- **Texto fornecido**
┌──

A proposta de Soninha Francine, a nova secretária municipal de Direitos Humanos e Cidadania de São Paulo, de criar campings sociais para acomodar moradores em situação de rua, já encontra resistência.
O advogado Ariel de Castro Alves, especialista em políticas públicas de direitos humanos, integrante do Movimento Nacional de Direitos Humanos e presidente do Grupo Tortura Nunca Mais, tem uma posição contrária ao projeto.
“A proposta de campings sociais se assemelha aos estacionamentos para moradores em situação de rua nos Estados Unidos. O Poder Público precisa de soluções efetivas e não de projetos transitórios. A Praça da Sé, por exemplo, já virou um camping”, diz o advogado.
Ariel afirma que “camping social não pode ser considerado como política pública para a população de rua. Precisamos de vários programas e serviços como políticas públicas para essa população, conforme as peculiaridades de cada morador de rua e das famílias em situação de rua”.
Na avaliação do especialista em direitos humanos, a conduta correta seria oferecer “residências sociais, moradias populares, aluguéis sociais, auxílio moradia, regularização das ocupações dos prédios públicos e privados que estão subutilizados no centro de São Paulo e nos demais polos comerciais da cidade, repúblicas para jovens, residências terapêuticas para moradores de rua com doenças mentais e dependência de drogas e álcool, e a inclusão dessas pessoas em programas de formação profissional, geração de renda, escolarização de jovens e adultos, acompanhamento social e familiar, com rendas básicas, auxílios e bolsas sociais”, aponta Ariel.
Além disso, segundo ele, é necessário o reordenamento dos centros temporários de acolhimento, para que se tornem unidades menores, e ampliação dos serviços de centros dia para a população em situação de rua e dos serviços de acolhimento de famílias.

└──

- **Instrução A**
Segundo o texto sobre os campings sociais, de qual grupo o advogado Ariel de Castro Alves é presidente?
- **Instrução B**
Escreva a continuação do texto sobre a proposta de campings sociais em São Paulo a partir do ponto em que ele termina.

- **Trecho dos dados**
┌──

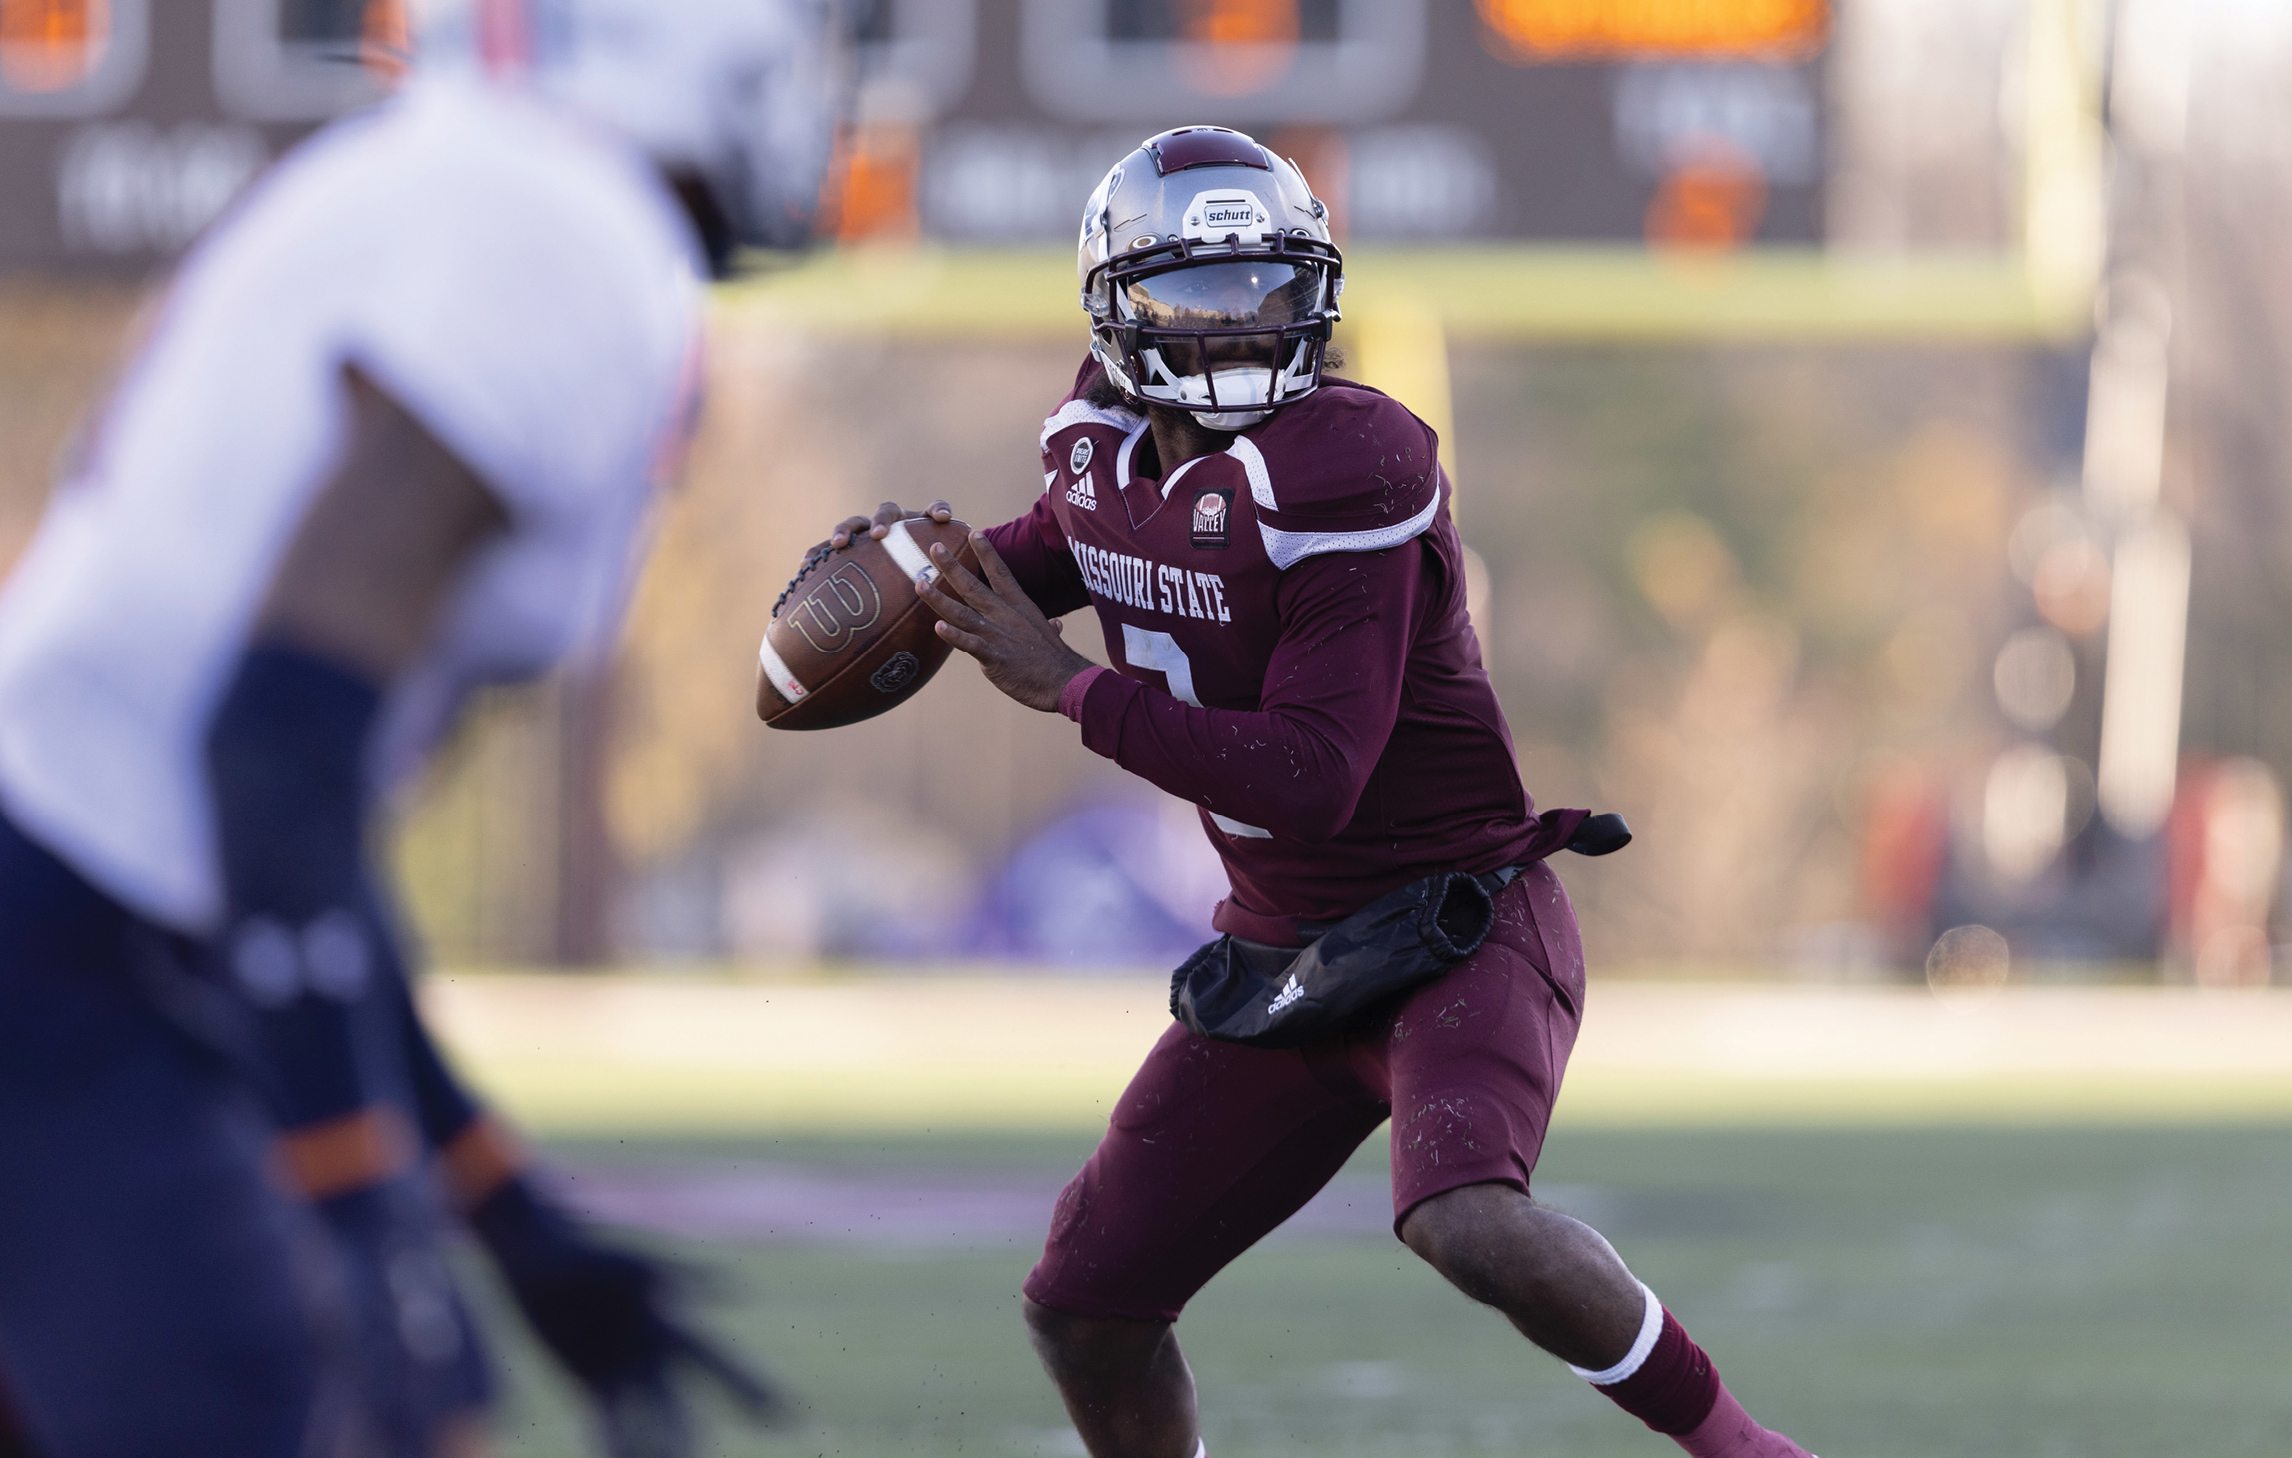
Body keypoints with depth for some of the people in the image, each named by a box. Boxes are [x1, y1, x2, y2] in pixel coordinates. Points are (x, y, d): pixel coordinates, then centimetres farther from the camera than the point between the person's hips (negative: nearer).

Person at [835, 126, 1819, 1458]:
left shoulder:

└──

- **Resposta A**
Ele é presidente do Grupo Tortura Nunca Mais.

- **Resposta B**
Ariel: “Precisamos ter espécies de Poupatempos sociais”
Ariel propõe que sejam criados espaços diferentes: “Precisamos ter espécies de Poupatempos sociais, que possam fazer a triagem e individualização dos atendimentos da população de rua e encaminhamento para os programas e serviços mais adequados, conforme as características e necessidades de cada pessoa ou família em situação de rua”.
O advogado reitera que outras propostas, como o camping social, são soluções paliativas, que não resolvem a situação da crescente população em situação de rua.
“Pelo contrário, pode gerar o aumento dessa população e reforçar a marginalização dessas pessoas em ‘guetos’, como forma de limpeza social, visando tirá-los das calçadas e praças das regiões centrais e das vistas de turistas, consumidores e comerciantes, para coloca-los em terrenos baldios. Pode gerar migração de pessoas e famílias de cortiços, pensões e favelas, na expectativa de que os campings, por serem iniciativa da prefeitura, possam ser portas de entrada para o encaminhamento para moradias populares”, acrescenta.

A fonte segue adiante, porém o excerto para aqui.